We hebben er maanden over gedaan om een afspraak met de man te kunnen vastleggen. De ene keer kampeert hij weken in een bos in Frankrijk, om te zien of er plekken zijn die in aanmerking komen voor een volgend Center Parc, dan weer trekt hij een tropisch regenwoud in om er commerciële plantages op te starten.

Dan bent u als huisbioloog bij Center Parcs maar zelden in de parken ?

Jean Henkens : Toch niet. Ik ontwerp zowel het buiten- als het binnengroen. Wij willen voor onze gasten een zo groen mogelijke vakantieomgeving scheppen. Dat betekent dat ik in twee klimaatzones werk : een inheems bos en een tropisch landschap, waar mensen het jaar rond op een ontspannen manier kunnen genieten alsof ze ver weg van huis zijn.
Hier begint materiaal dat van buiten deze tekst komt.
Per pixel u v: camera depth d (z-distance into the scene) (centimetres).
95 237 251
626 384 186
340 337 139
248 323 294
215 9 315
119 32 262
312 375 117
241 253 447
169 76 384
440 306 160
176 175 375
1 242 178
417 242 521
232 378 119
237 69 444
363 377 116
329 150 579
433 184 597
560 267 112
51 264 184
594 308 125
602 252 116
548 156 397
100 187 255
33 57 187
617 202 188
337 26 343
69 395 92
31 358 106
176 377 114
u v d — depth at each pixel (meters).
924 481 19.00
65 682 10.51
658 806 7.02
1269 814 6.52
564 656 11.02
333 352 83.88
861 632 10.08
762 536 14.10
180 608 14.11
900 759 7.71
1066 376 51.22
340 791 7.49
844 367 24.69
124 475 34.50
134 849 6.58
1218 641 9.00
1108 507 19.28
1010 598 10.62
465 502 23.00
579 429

Ik creëer dus biotopen. Mijn eerste projecten zijn ondertussen vijfentwintig jaar oud : Het Heijderbos in Nijmegen en De Vossemeren in Lommel. En die zijn nog in perfecte staat.
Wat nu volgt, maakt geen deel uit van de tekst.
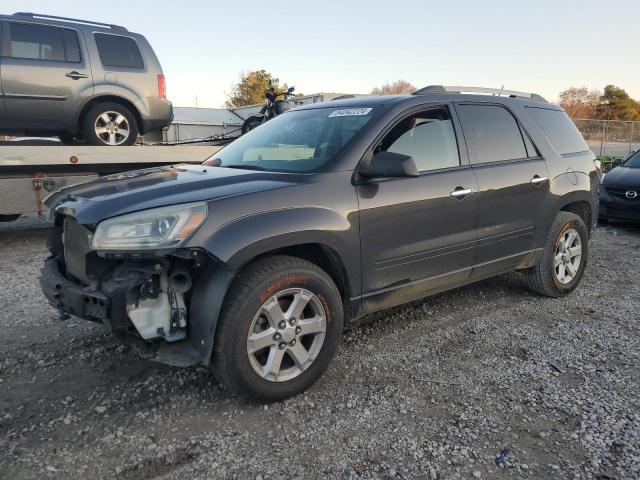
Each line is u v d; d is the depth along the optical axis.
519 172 4.39
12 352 3.79
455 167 3.99
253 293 2.91
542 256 4.77
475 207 4.03
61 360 3.68
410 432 2.84
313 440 2.78
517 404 3.12
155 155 7.77
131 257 2.75
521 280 5.51
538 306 4.79
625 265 6.37
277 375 3.09
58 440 2.77
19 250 6.96
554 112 5.18
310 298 3.16
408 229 3.63
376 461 2.61
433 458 2.63
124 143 7.89
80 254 3.03
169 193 3.00
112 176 3.78
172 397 3.20
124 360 3.68
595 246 7.51
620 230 8.82
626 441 2.76
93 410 3.06
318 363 3.24
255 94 43.78
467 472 2.52
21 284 5.37
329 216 3.21
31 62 7.00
Maakt u nu andere parken dan toen ?

Ja. Het laatste park, dat midden vorig jaar openging, is het Domaine des Trois Forêts in de buurt van Straatsburg. Het gaat om een enorm terrein van 435 hectare, met heel veel natuur. We zijn er ruim acht jaar aan bezig geweest. In 2001 heb ik er drie weken in een tent geslapen om onderzoek te doen. Zo lang werken we aan een park. Als we een terrein gekozen hebben, teken ik elke bungalow individueel in. Letterlijk. Ik loop dan in het bos met een groot houten raam, ter grootte van een huis, en dat pas ik tussen de bomen in. De bouwfirma’s worden er gek van, want voor hen is het heel moeilijk werken zo. Maar ik wil echt alle bomen die van enige waarde zijn, laten staan. De bouw en de bouwplek zijn ondergeschikt aan de toekomst van het bos en aan het welzijn van de natuur. En aan de toekomst van ons park, want als alle bomen er doodgaan, heeft het park, hoe mooi ook gebouwd, geen toekomst.

Gebruikt u daarvoor bepaalde technieken of architectuurprincipes ?
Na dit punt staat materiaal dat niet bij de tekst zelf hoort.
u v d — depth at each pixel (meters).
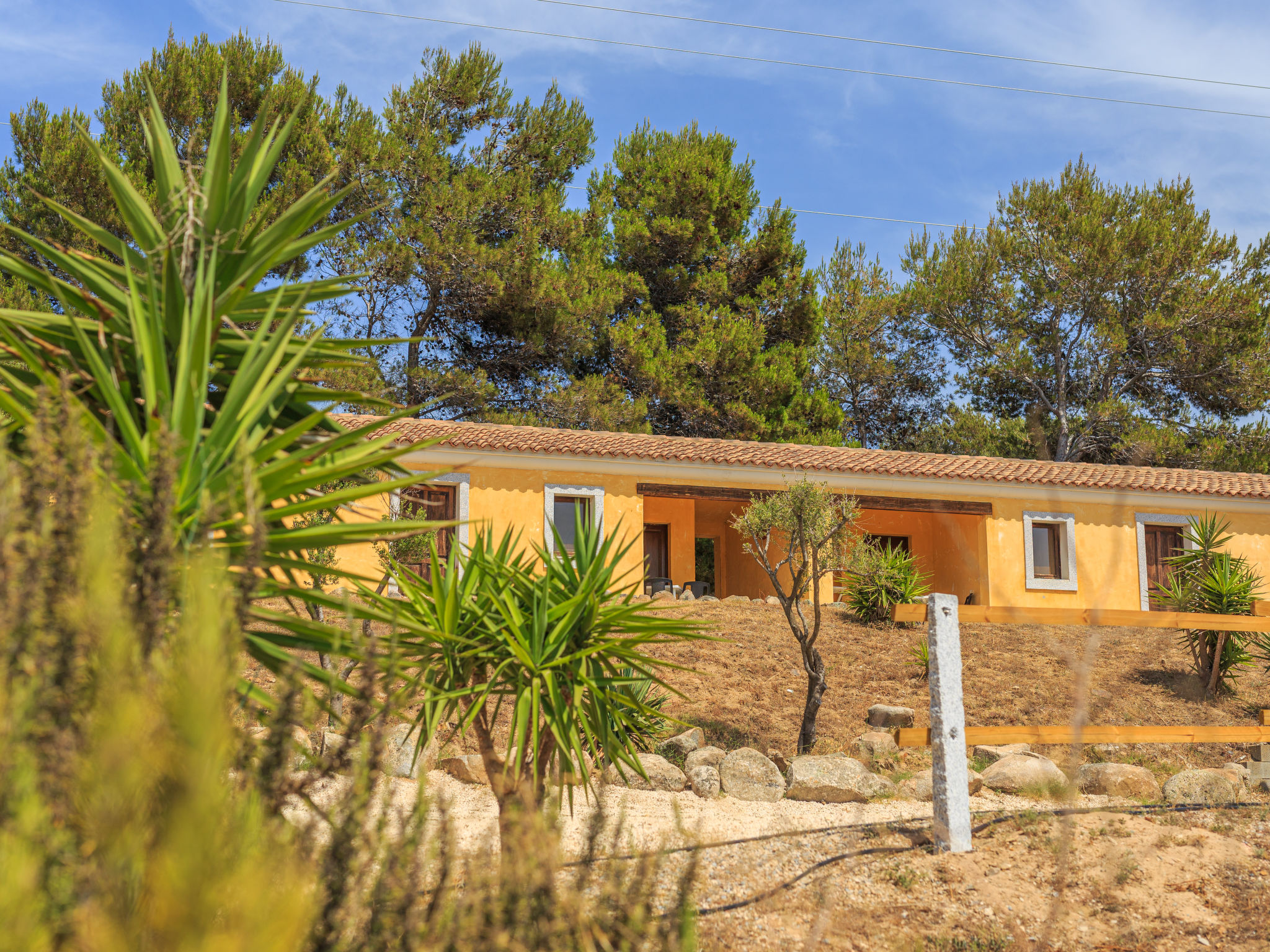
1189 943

Onze filosofie zit overal in. Als bouwmaterialen kiezen we uiteraard voor lokaal hout of voor andere duurzame materialen. Zo hebben we meegewerkt aan de ontwikkeling van klinkers uit geperst zandbeton. Grote ramen zijn een klassiek middel om de natuur in huis te halen. Zelf ben ik geen architect maar ik ben wel nauw betrokken bij de architectuur. We maken bijvoorbeeld zo licht mogelijke plafonds, met een reliëf erin, omdat een vlak plafond een bedrukt gevoel geeft. De kleuren van de vloeren moeten aansluiten bij die van het omgevende bos en de gebruikte materialen moeten het buitenlicht absorberen en niet reflecteren. We hangen dus nooit schilderijen met glas. In sommige gevels hebben we de spouwmuur breder gemaakt en invliegopeningen voor vleermuizen gecreeerd. Die dieren zoeken plekken om te overnachten waar de wintertemperatuur redelijk constant is. Overigens hebben we die beestjes nodig, anders zouden we veel last hebben van muggen en vliegen in onze waterrijke parken.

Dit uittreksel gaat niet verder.